Entonces me aparté hacia el rincón más alejado de la puerta y me puse
instintivamente en cuclillas, con las manos temblorosas protegiendo mi pecho. No
sabía qué hacer, no tenía escapatoria y no sabía dónde había quedado el deforme;
pero pronto tuve la respuesta. Oí la madera del pasillo ceder alternativamente
ante sus pasos. Y el silencio terminó de romperse con un aullido animal que
rebotó con un eco metálico por toda la casa. El horror me estremeció todo el
cuerpo, y el espanto me dejó paralizado y sin respiración.
Cuando pude recobrar el control comencé a gatear por el perímetro de la
habitación, buscando vanamente un mejor lugar donde esconderme. Entonces sentí
con pánico que algo me tomaba con fuerza del gabán. Giré violentamente dando
patadas y puñetazos al aire y oí, entre los jadeos de mi respiración agitada,
cómo la tela del impermeable se desgarraba. Sin embargo, nadie me atacó. Lo que
me sujetaba era la manija de una especie de puertilla metálica, incrustada en la
pared. Accioné la empuñadura y se abrió con un chirrido oxidado. Noté que se
trataba de una especie de rampa para arrojar basura que era muy común en
edificios y algunas construcciones antiguas. Desde ese escabroso túnel surgía un
vaho apestosamente intenso. En ese momento oí la puerta de la habitación abrirse
con un golpe seco. El deforme anunció su llegada con un alarido feroz y se
encaminó recto hacia mí como si pudiera ver en la oscuridad. Apenas podía
distinguir su enorme figura, pero oía cómo se acercaba; y adivinaba en su rostro
un gesto rabioso y perverso. No tuve tiempo de dudar, me zambullí apretadamente
por el túnel, pero resultó demasiado estrecho y quedé atascado con mis hombros,
cabeza abajo. Me invadió una desesperación claustrofóbica, y al instante sentí
al deforme tomarme de las piernas, mientras reía con histeria. Consternado,
percibí que me subía nuevamente a la habitación y comencé a mover mis piernas
violentamente para liberarme de sus manos de tenaza. Traté de aferrarme a las
paredes con los brazos abiertos, pero sólo sentí el crujido seco de un dedo al
quebrarse y un rayo intenso de dolor por una uña que se desprendió de raíz.
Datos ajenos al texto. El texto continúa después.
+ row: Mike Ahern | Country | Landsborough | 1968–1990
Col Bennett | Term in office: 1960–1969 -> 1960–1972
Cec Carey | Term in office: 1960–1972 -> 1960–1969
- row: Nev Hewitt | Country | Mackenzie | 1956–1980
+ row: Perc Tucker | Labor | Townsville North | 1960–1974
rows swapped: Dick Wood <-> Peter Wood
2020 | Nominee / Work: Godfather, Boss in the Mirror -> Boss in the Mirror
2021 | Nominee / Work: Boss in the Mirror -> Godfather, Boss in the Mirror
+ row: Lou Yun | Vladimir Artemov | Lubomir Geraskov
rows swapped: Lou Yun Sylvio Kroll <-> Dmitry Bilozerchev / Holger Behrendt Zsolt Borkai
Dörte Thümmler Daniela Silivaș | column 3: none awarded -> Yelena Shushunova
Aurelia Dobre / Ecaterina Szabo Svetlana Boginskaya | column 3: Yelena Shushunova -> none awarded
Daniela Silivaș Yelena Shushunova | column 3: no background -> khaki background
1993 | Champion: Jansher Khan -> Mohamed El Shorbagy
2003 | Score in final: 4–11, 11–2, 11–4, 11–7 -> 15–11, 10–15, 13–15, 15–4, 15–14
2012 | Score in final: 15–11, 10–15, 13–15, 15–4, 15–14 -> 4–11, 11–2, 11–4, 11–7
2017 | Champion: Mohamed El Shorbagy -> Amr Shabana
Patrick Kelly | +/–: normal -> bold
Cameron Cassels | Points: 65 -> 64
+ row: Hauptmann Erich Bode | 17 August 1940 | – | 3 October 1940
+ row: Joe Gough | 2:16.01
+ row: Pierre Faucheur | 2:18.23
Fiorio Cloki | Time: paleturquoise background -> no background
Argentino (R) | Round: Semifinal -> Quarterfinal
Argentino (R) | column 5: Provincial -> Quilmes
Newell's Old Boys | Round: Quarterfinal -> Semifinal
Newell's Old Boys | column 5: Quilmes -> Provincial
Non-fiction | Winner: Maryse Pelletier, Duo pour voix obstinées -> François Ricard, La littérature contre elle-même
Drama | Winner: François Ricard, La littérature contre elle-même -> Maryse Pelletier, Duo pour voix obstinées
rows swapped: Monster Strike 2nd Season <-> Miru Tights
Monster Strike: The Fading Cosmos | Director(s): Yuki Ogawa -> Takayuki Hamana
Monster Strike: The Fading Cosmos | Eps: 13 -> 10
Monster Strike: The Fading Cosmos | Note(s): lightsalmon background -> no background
Finalmente fui sacado del hoyo, y caí de espalda al piso. El deforme enroscó
sus dedos amorfos en mi cuello, y comenzó a ahorcarme con fuerza. Mientras
trataba inútilmente de liberarme, aleteando mis manos como una gallina a punto
de ser degollada, pude ver, desconcertado, la silueta de la vieja surgir detrás
de él, con una vela en la mano.
Ése fue el último recuerdo antes de aparecer en la cama. A partir de
entonces, mis memorias se tornan confusas y distorsionadas; infectadas de
visiones demenciales y sensaciones inexplicables: los ojos de la vieja, bien
abiertos, junto a la cama; un pinchazo agudo y penetrante en mi brazo. Algunos
días se hacen interminables, y de otros sólo vislumbro una huella. A menudo no
distingo el presente del pasado. Mi cuerpo, paralizado por las drogas, está cada
día más débil. Mi piel cuarteada y seca reviste apenas huesos, que yacen sobre
mi espalda llagada. Oigo la risa histérica del deforme, como llegando desde otra
dimensión, y veo a alguien, parecido al que yo fui, entrar por la puerta.
Intento gritarle que corra, que huya de aquí. Abro grande la boca y con las
pocas fuerzas que me quedan grito con nervio, pero sólo escupo silencio.